How far to drill down
A great analyst will drill down into the elements of the data. Then,
they decompose each element into its parts and then refine their perspective. As they
continue modeling, a comprehensive understanding emerges. They create visual graphics to explain the relationships and test the data. Once they see
the impact of each element on the whole, they return to the top two levels
to draw conclusions. Financial folks are very good at this. You continuously revisit your assessment, never done! It is hard; I am not a great analyst but I try ...
How many levels of detail?
For example, to judge the stability of the business to business ecommerce
sales, one of several top level element would be the number of customer
bankruptcies. The likelihood of bankruptcies can be estimated by the average
liquidity, historical Return On Assets, profitability and turnover. Here,
two levels in, you have forecast you can explain.

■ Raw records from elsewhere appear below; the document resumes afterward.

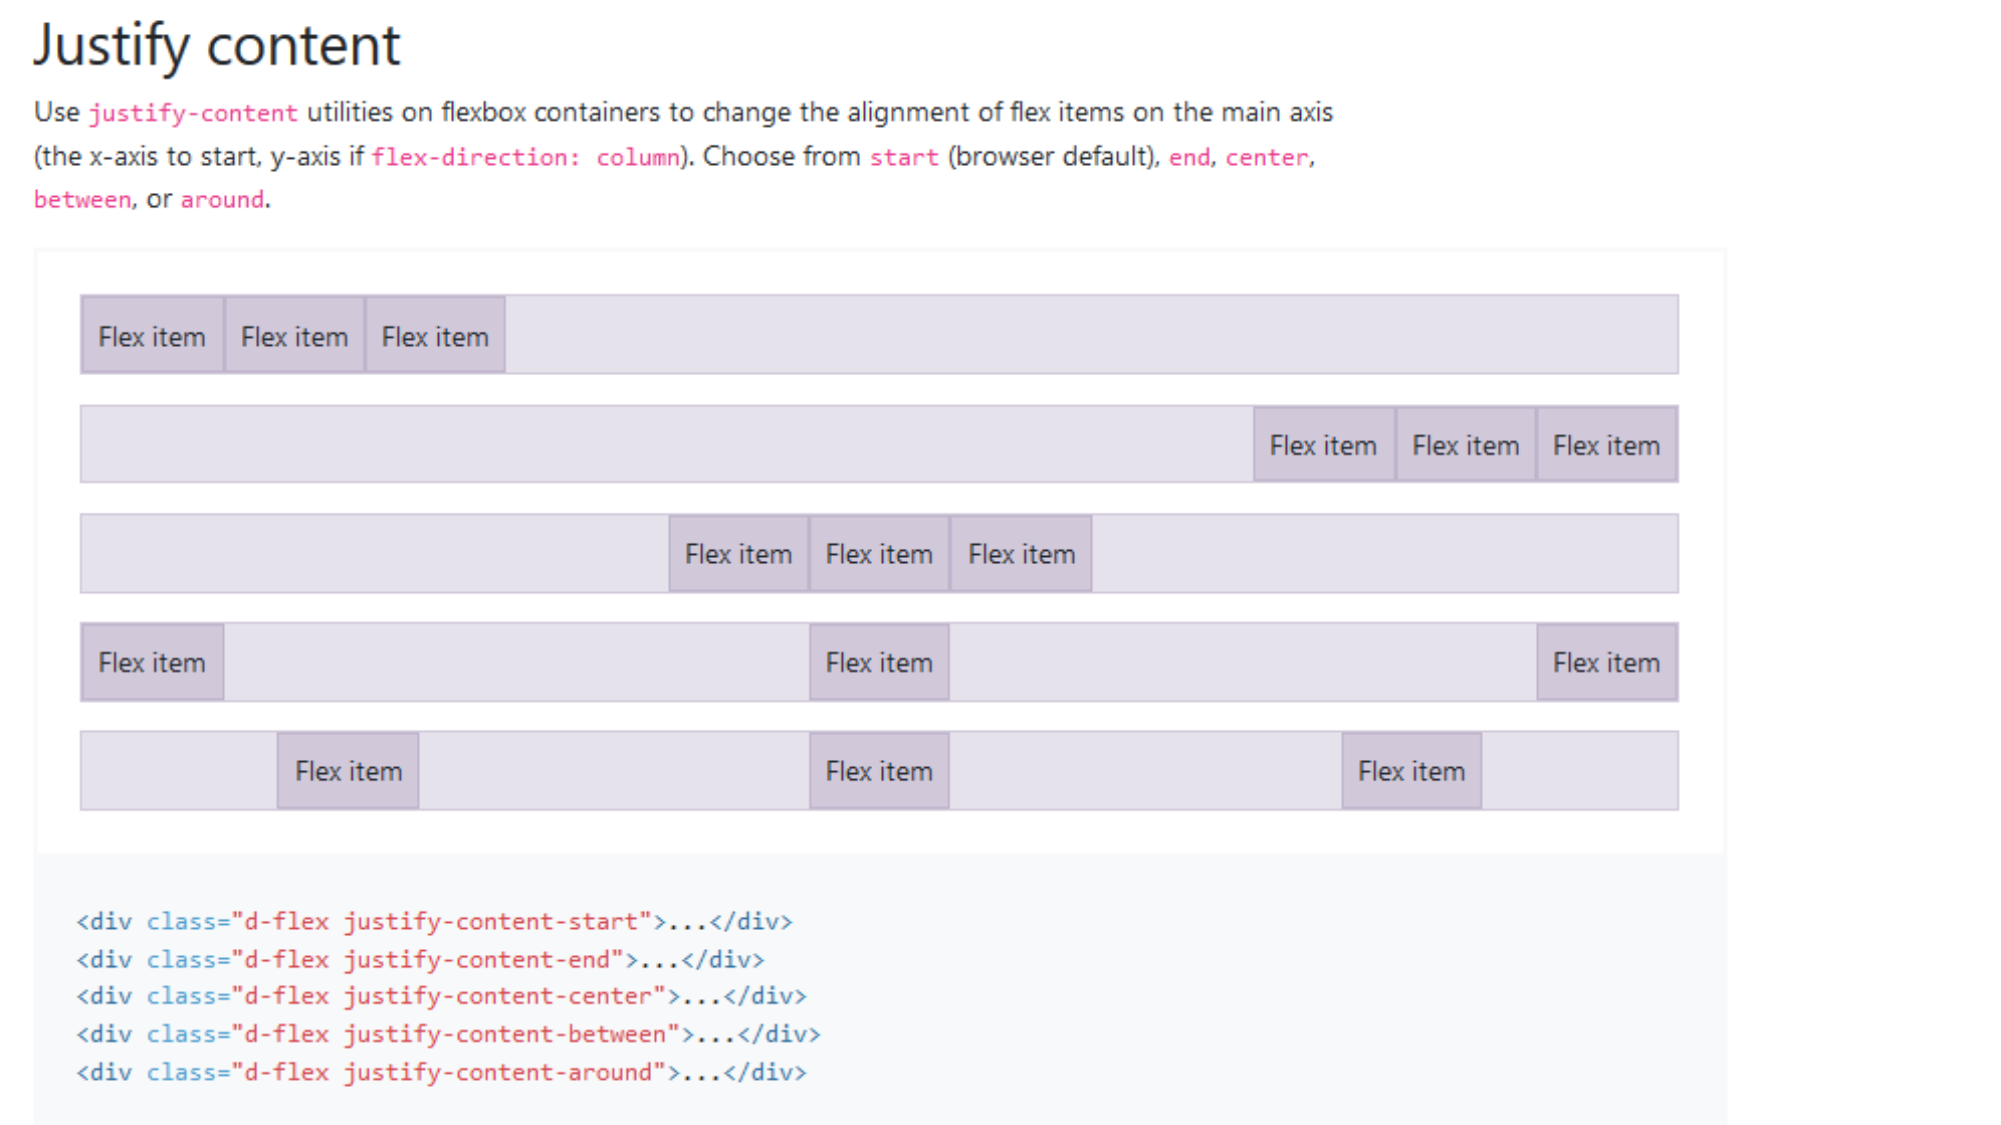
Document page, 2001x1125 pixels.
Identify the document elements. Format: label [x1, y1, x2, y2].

picture [0, 0, 1746, 1125]
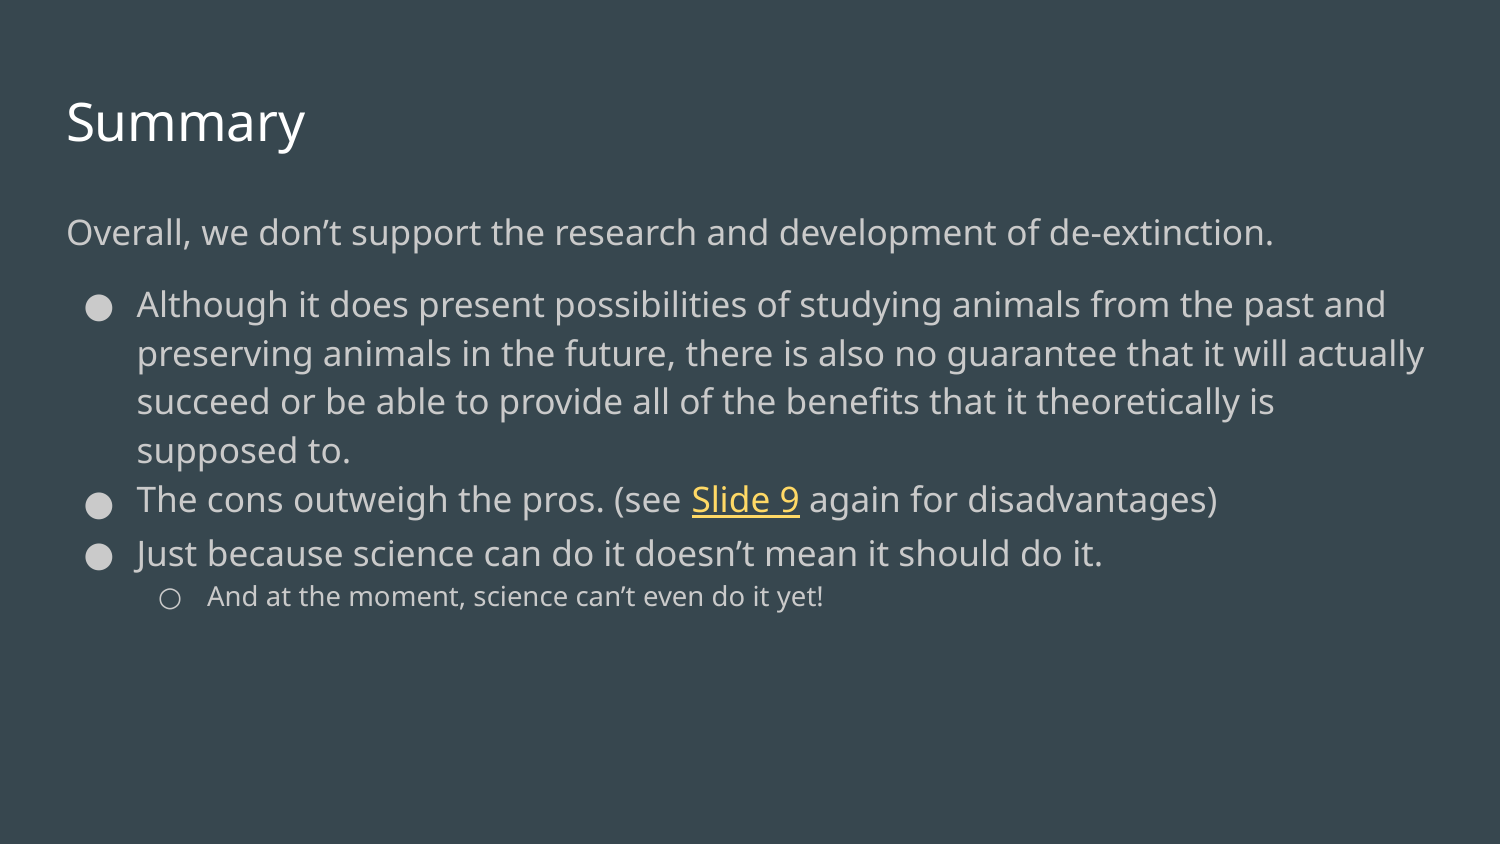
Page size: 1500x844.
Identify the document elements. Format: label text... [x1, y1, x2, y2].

list Overall, we don’t support the research and development of de-extinction. Although it does present possibilities of studying animals from the past and preserving animals in the future, there is also no guarantee that it will actually succeed or be able to provide all of the benefits that it theoretically is supposed to. The cons outweigh the pros. (see Slide 9 again for disadvantages) Just because science can do it doesn’t mean it should do it. And at the moment, science can’t even do it yet! [51, 189, 1449, 630]
title Summary [51, 72, 1449, 167]
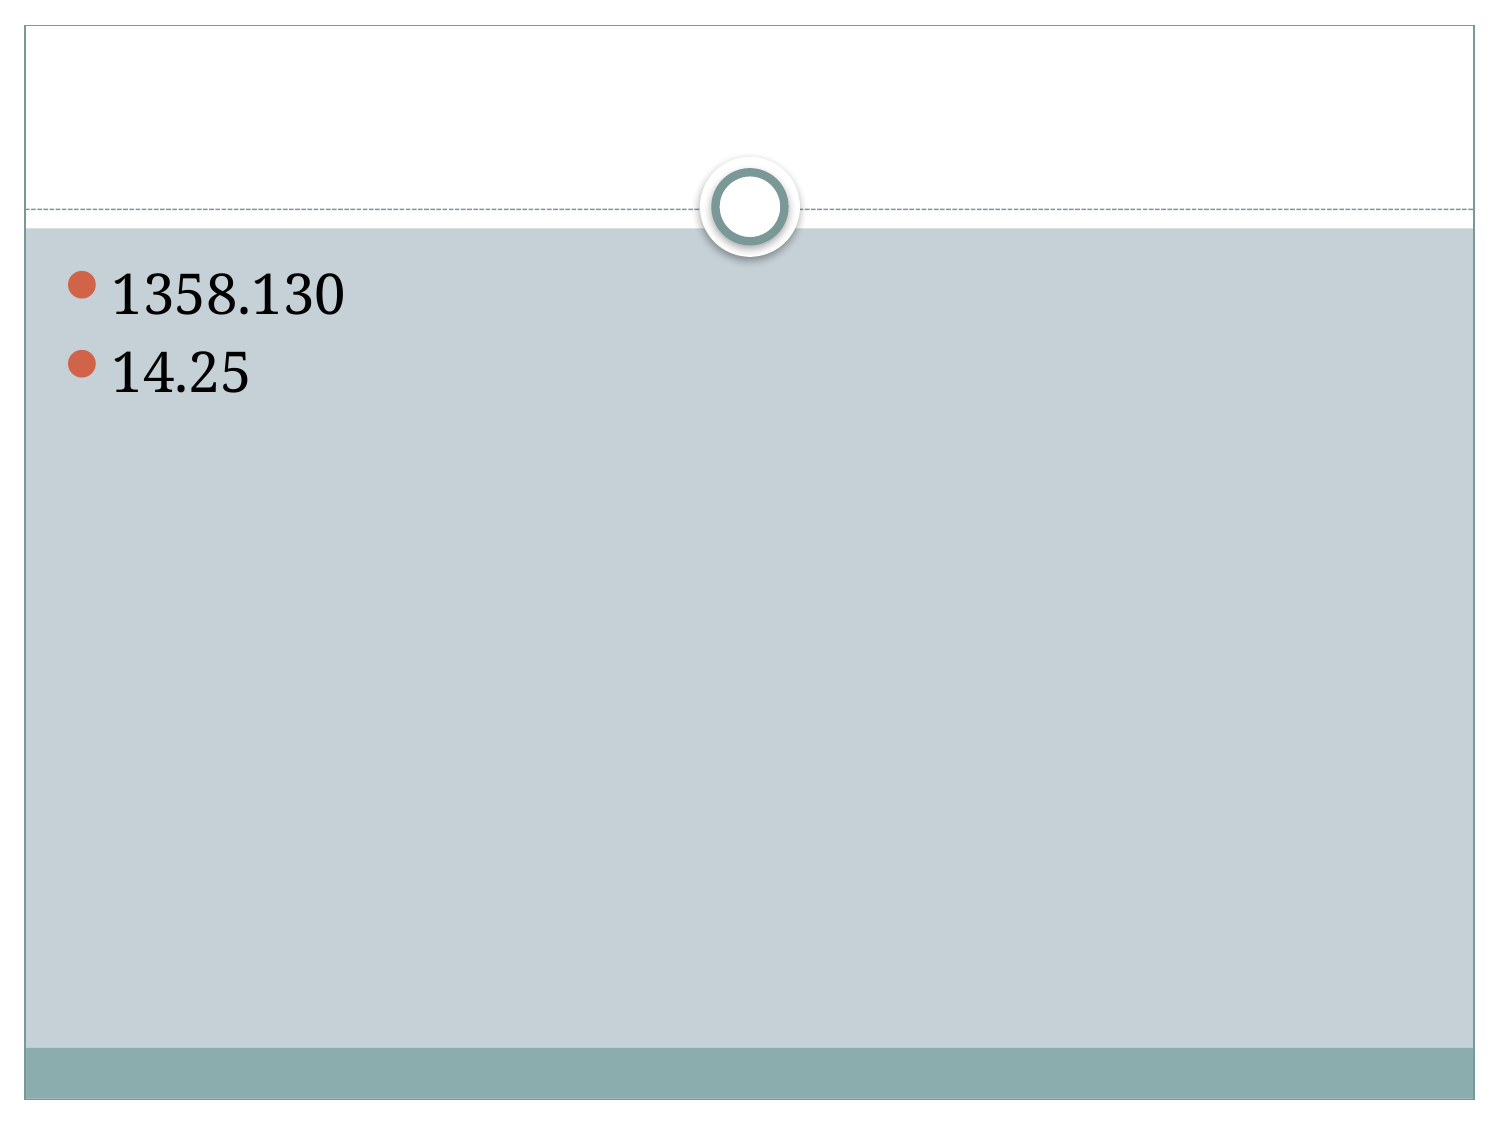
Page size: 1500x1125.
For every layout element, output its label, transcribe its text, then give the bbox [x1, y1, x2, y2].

list 1358.130 14.25 [49, 250, 1445, 1001]
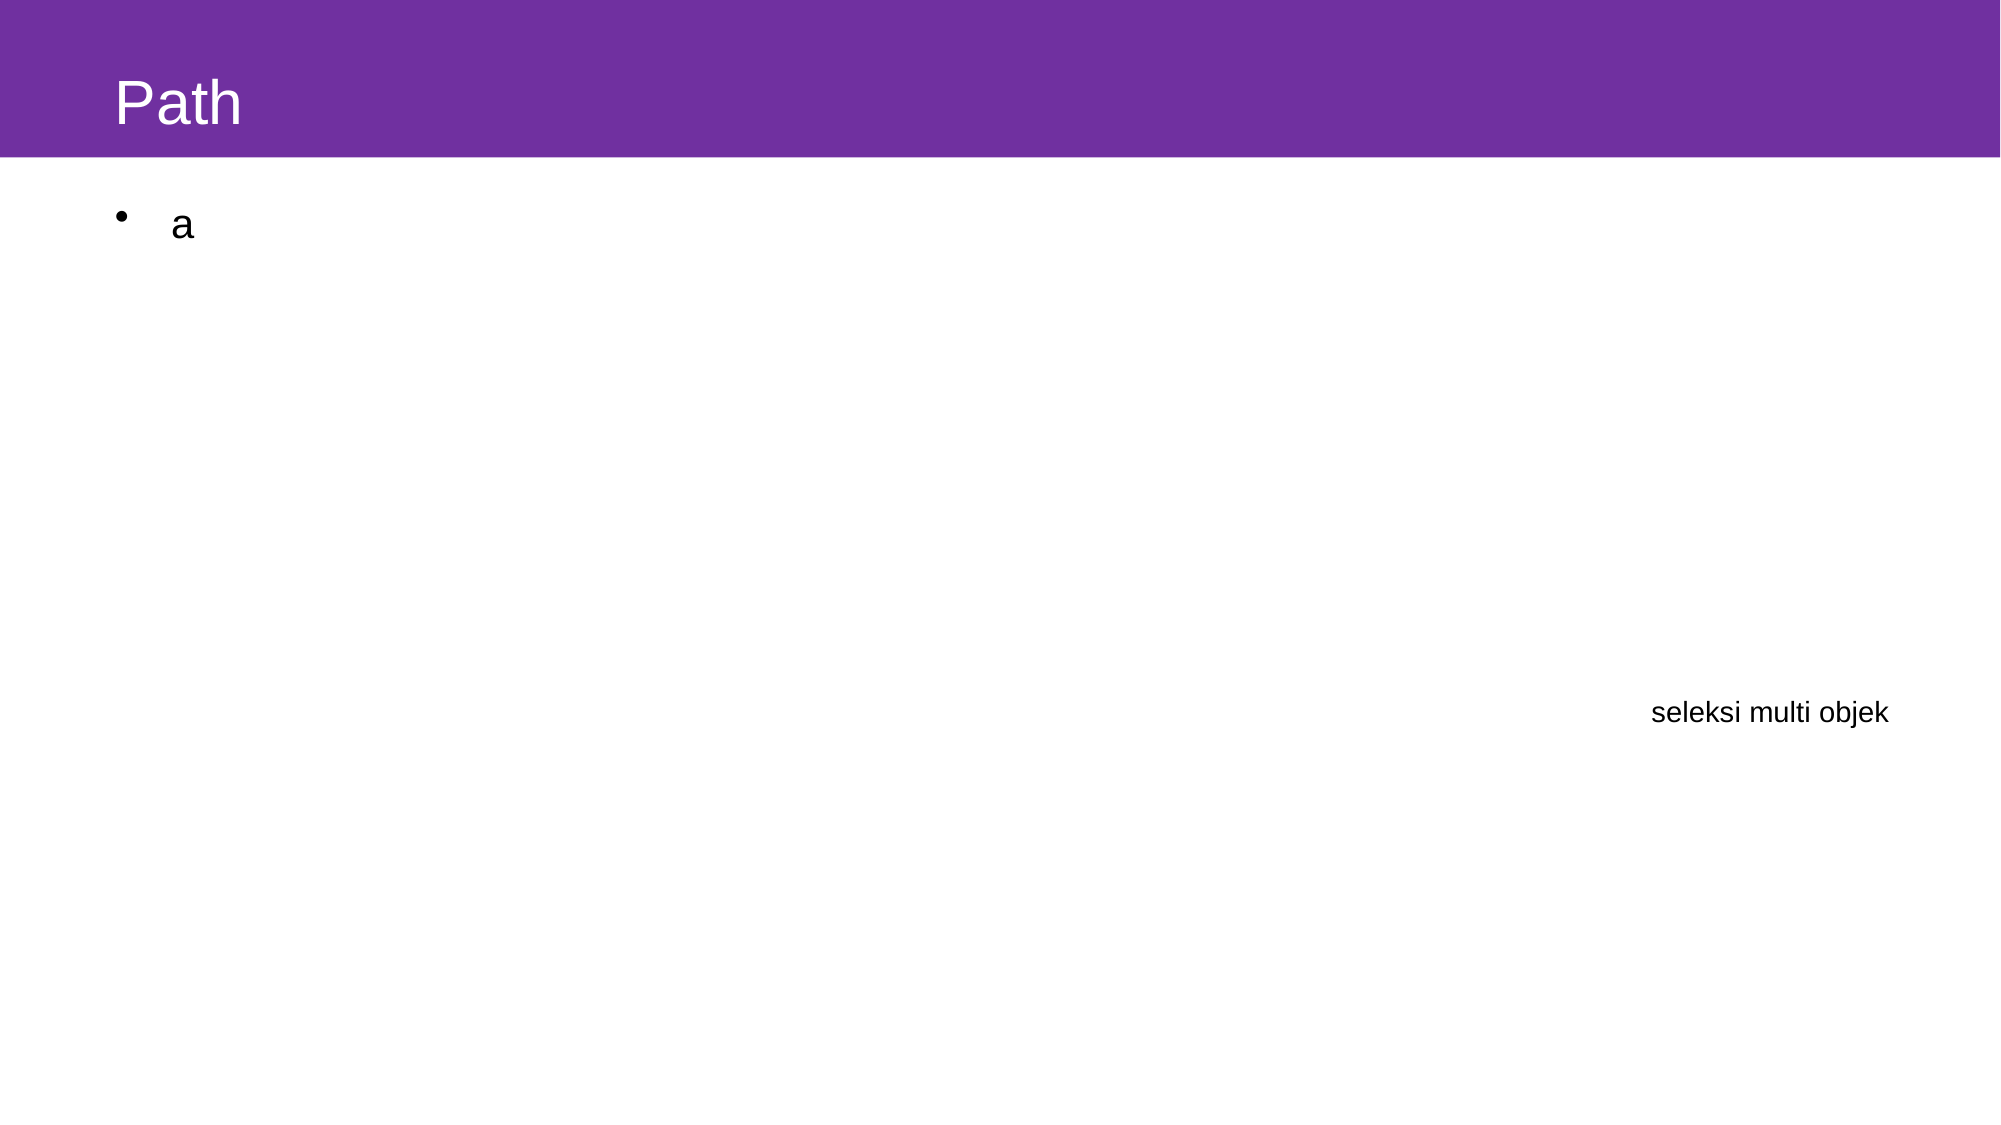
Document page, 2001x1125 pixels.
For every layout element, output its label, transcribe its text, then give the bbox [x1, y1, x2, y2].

list a [99, 188, 1008, 1006]
text_box seleksi multi objek [1636, 685, 1905, 736]
title Path [99, 44, 1901, 155]
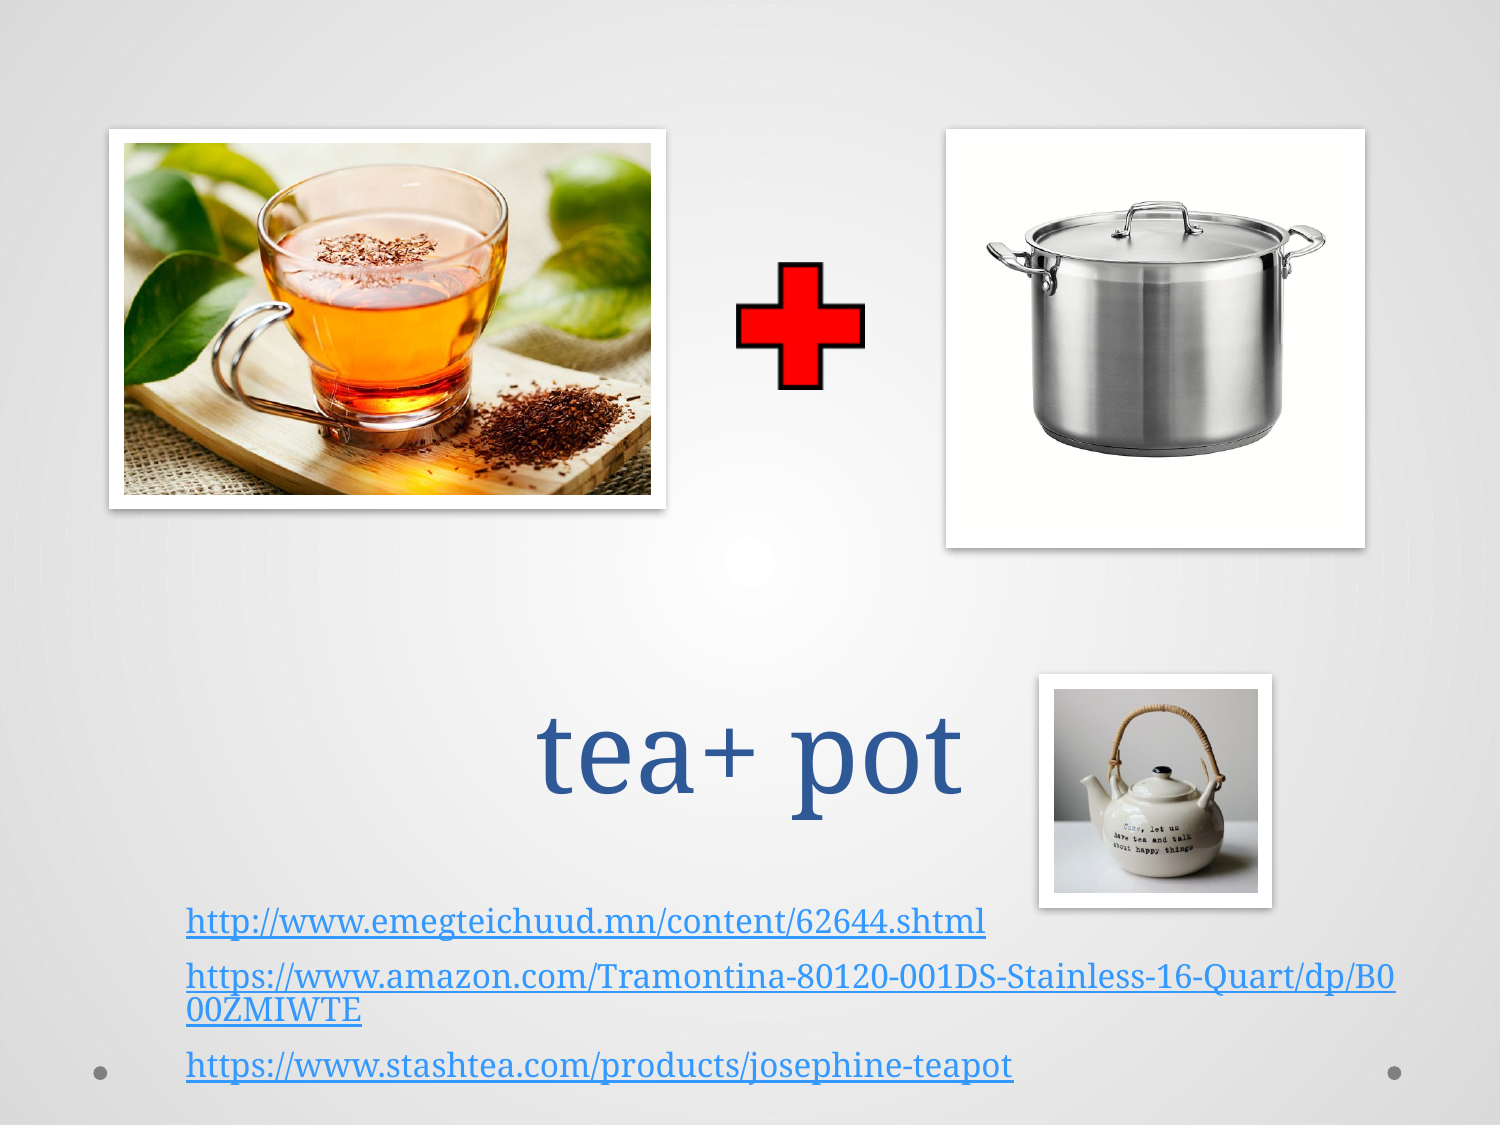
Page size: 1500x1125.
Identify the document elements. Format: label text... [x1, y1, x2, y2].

title tea+ pot [75, 561, 1425, 824]
picture [1053, 688, 1259, 894]
text_box https://www.stashtea.com/products/josephine-teapot [171, 1037, 1297, 1098]
text_box https://www.amazon.com/Tramontina-80120-001DS-Stainless-16-Quart/dp/B000ZMIWTE [171, 947, 1412, 1008]
picture [123, 143, 652, 495]
picture [960, 143, 1351, 534]
text_box http://www.emegteichuud.mn/content/62644.shtml [171, 893, 1297, 947]
picture [736, 261, 866, 390]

Add another level to confirm your logic or do the math. The problem is
that you will have several elements each for liquidity, ROA, profitability
and solvency, and as it gets more complex, you will have a very difficult
time explaining the forecast.
What people expect
You have to simplify your explanation by moving back up to the top two
levels. Most people expect you to do you homework and not to overwhelm
them with the methodology. They expect you to inform them if something key changes.
The Long View Approach - Understand the Time Late
In my USA Economy observations, I use for the most part comparisons to the same quarter last year so the data is at least one month after the fact from the end of the last quarter (one month to survey and publish the data). If by months is available, I often use a three month moving average to see the trend direction and magnitude. My calls of a trend change are time late.
Let the team know how old the data is!